* **Ação requerida A**
Resuma em duas frases o trecho citado sobre o depoimento de Mandetta.
* **Ação requerida B**
De acordo com o trecho citado, quem é o relator da CPI que fez perguntas a Mandetta?

* **Trecho citado**
Primeiro titular da Saúde do governo de Jair Bolsonaro, Mandetta esteve à frente do ministério entre janeiro de 2019 e abril de 2020.
Em seu depoimento, Mandetta afirmou que todas as orientações dadas em sua gestão do ministério sobre a pandemia foram "assertivas e pautadas na ciência, ainda que algumas pessoas não tenham compreendido".
O ex-ministro falou também sobre as falsas orientações que surgiram no início da pandemia, especificamente sobre cidades com temperaturas mais altas, como Manaus e Cuiabá, estarem livres de serem foco de números exponenciais de contaminação por conta do clima.
Mandetta afirmou que houve divergências entre ele o presidente Jair Bolsonaro sobre a condução do enfrentamento da pandemia.
Ao ser perguntado pelo relator da CPI, Renan Calheiros (MDB-AL), Mandetta afirmou que todas as recomendações que fez durante a sua gestão no Ministério da Saúde foram baseadas na "ciência, na vida e na proteção".

* **Dados listados**
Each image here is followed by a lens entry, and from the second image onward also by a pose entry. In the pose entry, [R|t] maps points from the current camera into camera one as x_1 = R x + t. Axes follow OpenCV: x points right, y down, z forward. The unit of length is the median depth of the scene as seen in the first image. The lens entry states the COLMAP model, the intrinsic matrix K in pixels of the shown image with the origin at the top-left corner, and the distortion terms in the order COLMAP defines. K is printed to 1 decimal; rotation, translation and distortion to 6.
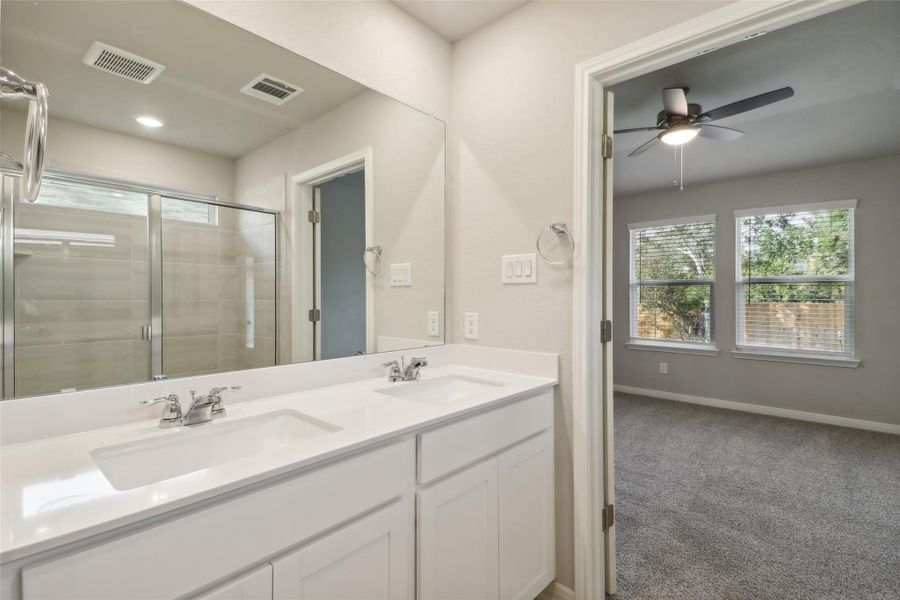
* * *
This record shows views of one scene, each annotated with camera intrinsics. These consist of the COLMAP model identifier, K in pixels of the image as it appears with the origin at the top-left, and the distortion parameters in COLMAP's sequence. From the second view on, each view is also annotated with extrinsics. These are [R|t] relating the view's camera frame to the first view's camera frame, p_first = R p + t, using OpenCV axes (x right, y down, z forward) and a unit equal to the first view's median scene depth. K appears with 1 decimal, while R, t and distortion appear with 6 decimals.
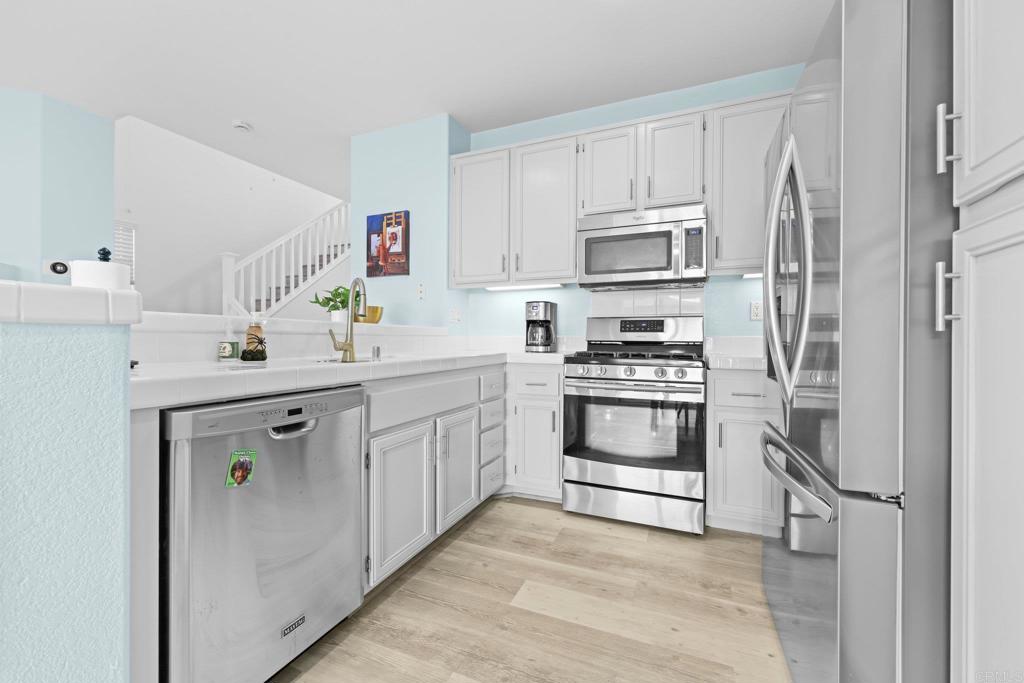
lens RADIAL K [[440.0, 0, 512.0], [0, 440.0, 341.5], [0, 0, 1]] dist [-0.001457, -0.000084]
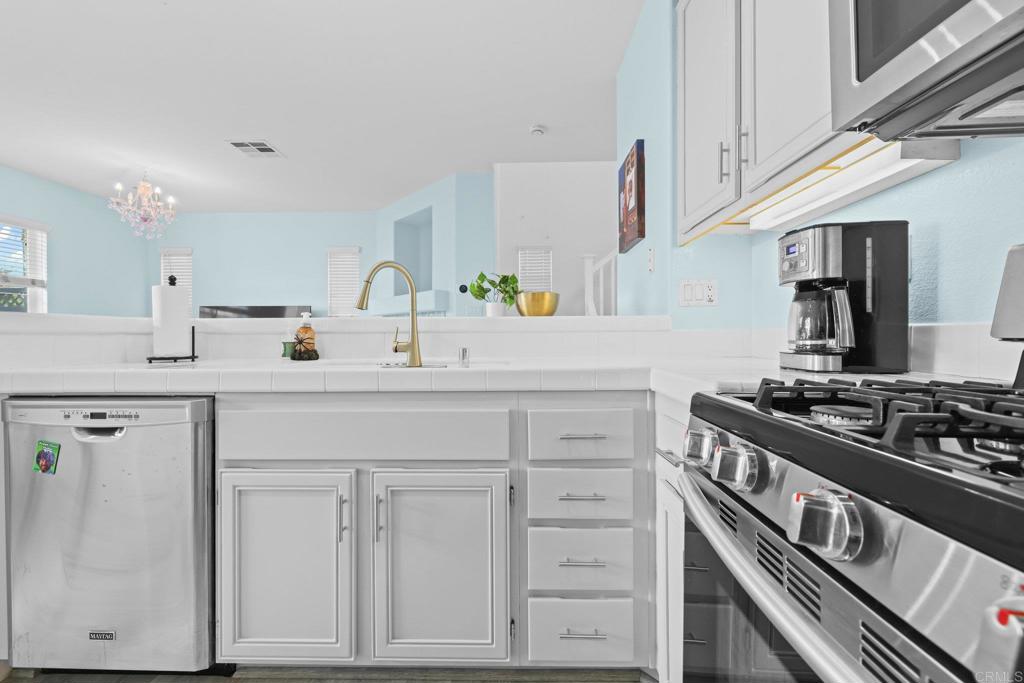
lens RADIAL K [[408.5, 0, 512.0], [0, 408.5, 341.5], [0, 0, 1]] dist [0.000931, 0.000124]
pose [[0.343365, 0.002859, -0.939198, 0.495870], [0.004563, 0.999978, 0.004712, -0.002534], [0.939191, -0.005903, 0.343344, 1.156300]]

* **Área de resposta A**
Mandetta, primeiro titular da Saúde do governo de Jair Bolsonaro, chefiou o ministério entre janeiro de 2019 e abril de 2020 e afirmou, em depoimento, que todas as orientações de sua gestão sobre a pandemia foram assertivas e pautadas na ciência. Ele também relatou divergências com o presidente sobre a condução do enfrentamento da pandemia e comentou as falsas orientações do início da crise segundo as quais cidades mais quentes, como Manaus e Cuiabá, estariam livres de contaminação exponencial por conta do clima.

* **Área de resposta B**
Renan Calheiros (MDB-AL).